- [Your task] Below is a listing. Quote from it, exactly, the lines from the one containing "34: (141, 265, 8.80)" down to the one containing "37: (415, 103, 11.40)", both ends included, and nothing else.

- [Data to use]
-=-=-=-=-

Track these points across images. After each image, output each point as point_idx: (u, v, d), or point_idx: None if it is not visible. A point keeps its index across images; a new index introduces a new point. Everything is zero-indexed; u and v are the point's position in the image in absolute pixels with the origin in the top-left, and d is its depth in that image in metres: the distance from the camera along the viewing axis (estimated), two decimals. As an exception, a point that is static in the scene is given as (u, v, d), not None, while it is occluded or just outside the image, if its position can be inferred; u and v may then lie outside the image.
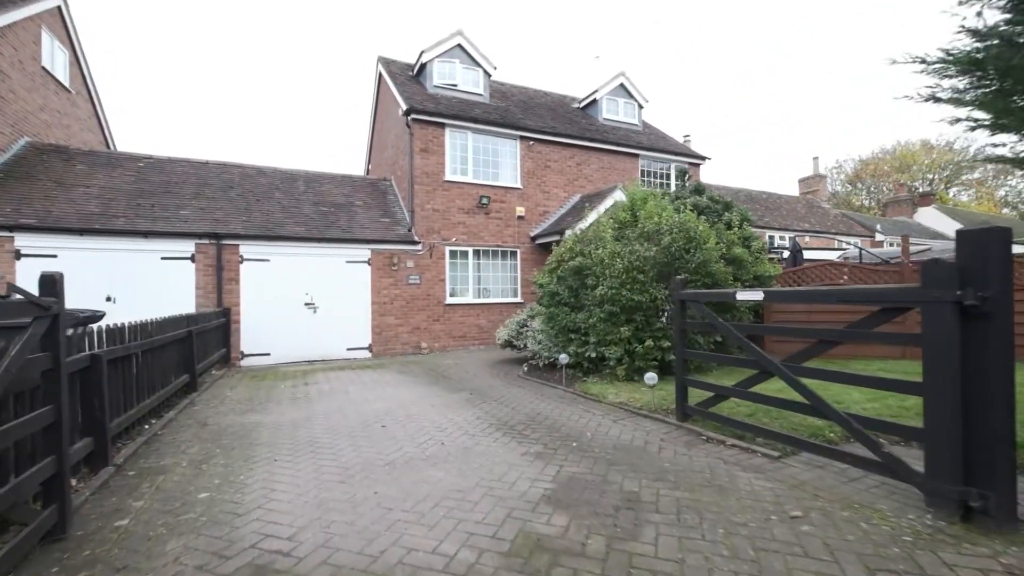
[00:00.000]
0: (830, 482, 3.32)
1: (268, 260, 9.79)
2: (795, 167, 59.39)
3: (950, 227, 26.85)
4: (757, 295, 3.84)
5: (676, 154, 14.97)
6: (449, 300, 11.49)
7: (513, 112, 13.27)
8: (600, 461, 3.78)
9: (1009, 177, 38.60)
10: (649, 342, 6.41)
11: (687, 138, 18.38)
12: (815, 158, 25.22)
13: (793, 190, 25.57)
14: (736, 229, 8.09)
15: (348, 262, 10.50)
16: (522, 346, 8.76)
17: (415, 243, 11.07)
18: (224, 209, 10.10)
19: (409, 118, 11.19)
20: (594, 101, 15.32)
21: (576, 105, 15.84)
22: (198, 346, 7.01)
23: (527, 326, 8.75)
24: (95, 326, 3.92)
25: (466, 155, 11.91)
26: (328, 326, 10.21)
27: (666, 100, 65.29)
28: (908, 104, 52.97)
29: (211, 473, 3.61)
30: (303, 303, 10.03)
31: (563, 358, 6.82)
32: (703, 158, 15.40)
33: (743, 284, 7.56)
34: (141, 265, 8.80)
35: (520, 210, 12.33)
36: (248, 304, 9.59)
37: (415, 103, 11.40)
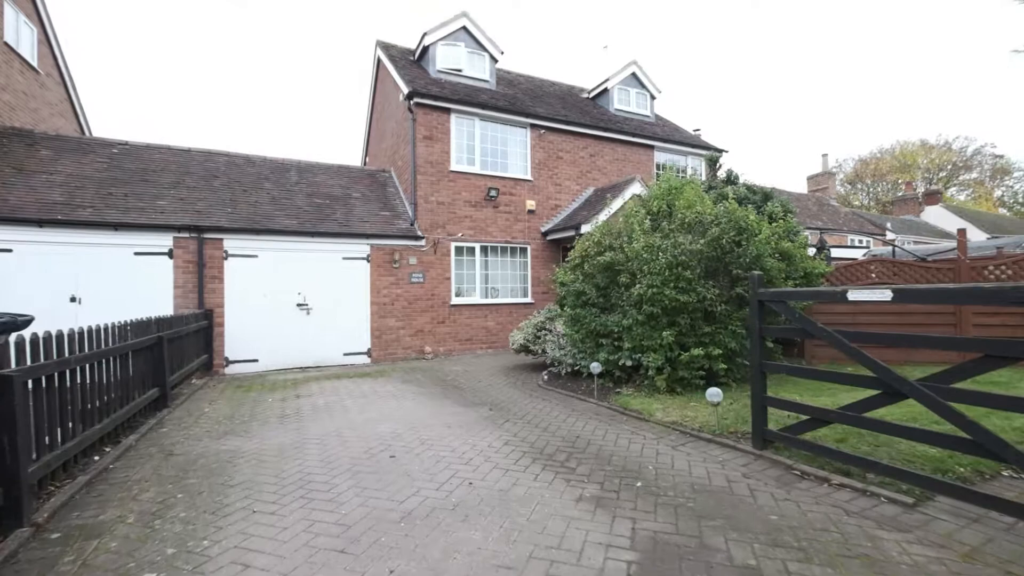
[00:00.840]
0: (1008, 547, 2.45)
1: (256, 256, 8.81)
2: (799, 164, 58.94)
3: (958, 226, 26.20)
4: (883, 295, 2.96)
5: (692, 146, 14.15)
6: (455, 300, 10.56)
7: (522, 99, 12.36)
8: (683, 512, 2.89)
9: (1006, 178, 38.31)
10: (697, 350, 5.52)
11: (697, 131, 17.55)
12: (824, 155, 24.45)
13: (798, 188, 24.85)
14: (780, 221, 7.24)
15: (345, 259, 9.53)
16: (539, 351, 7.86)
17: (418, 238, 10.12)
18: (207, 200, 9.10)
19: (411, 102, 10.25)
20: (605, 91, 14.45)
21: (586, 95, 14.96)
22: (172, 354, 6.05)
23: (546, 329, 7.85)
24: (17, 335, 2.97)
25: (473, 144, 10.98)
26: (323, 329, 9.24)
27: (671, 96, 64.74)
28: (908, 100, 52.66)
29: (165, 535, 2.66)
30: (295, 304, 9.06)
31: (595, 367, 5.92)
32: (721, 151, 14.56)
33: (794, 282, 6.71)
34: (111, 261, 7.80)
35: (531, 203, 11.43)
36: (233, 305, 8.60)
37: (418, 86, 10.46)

-=-=-=-=-

- [Reply]
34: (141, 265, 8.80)
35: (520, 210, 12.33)
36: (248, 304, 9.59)
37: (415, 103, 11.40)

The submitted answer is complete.